Image is recklessly piled on image until, like the stacks of merchandise, they threaten to collapse. Sale times are a positive orgy as woman after woman succumbs to the seduction of what is on offer: ‘the chemises, buttoned up to the neck for the night, and leaving the cleavage bare during the day, held up only by narrow shoulder-straps, and made of plain calico, Irish linen, and cambric, the last veil slipping from the breasts and down the hips’.

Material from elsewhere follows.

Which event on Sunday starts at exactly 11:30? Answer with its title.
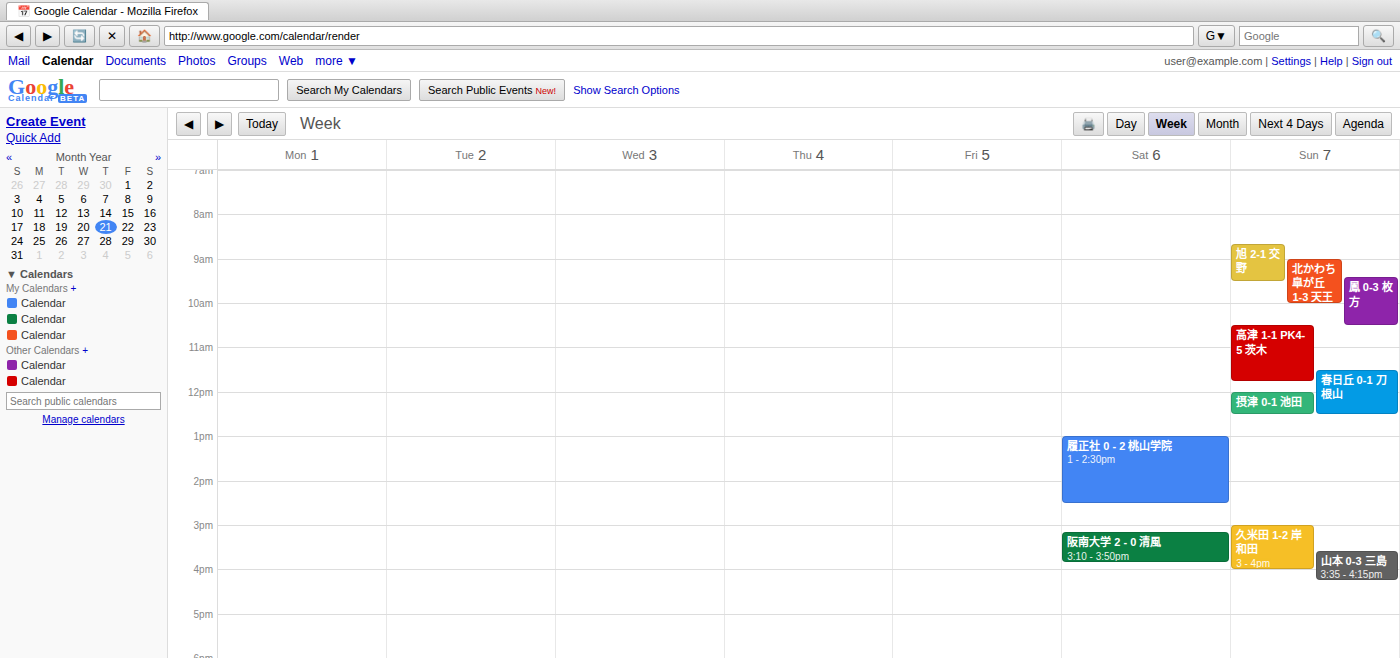
"春日丘 0-1 刀根山"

Yet Zola doesn’t baulk at the tragedies which big business inflicts on individual lives. The small shops which surround the Ladies’ Paradise are one by one forced into bankruptcy. Through Denise’s eyes, Zola faces the inevitability of progress:

Mouret had invented this mechanism for crushing people, and its brutal operation had shocked her. He had strewn the neighbourhood with ruins, he had despoiled and killed others; yet she loved him for the grandeur of his achievement.

Unlike Dickens, who was writing at around the same time, Zola is strikingly modern. He appreciates the exhilaration of successful business. Octave Mouret could be one of our own age’s go-getting businessmen whom we admire for their energy but correspondingly loathe for their methods. Zola understands our ambivalence. He shows his admiration for Mouret by making his ruthlessness attractive, and he accepts that such a man will have many relationships with women. With Clara, a loud and lazy sales girl, Mouret satisfies his most basic animal desires. But with Madame Desforges, a rich widow, he shamelessly uses his appeal as a younger man to gain access to the drawing-rooms of the influential. It is left to Denise to rescue him from this amoral man’s world.

The Ladies’ Paradise confronts us with a very modern dilemma. On the one hand we may deplore consumerism but on the other we relish the choice it gives us. We may profess to feeling guilty when we rush to the sales, but we still do. We accept that the world of fixed-term contracts and casual labour on which commercial success often relies is still with us 120 years after Zola’s novel was first published.

One thing is certain. At whatever level you read it, this book is retail therapy as satisfying as a trip down Oxford Street and not half as exhausting.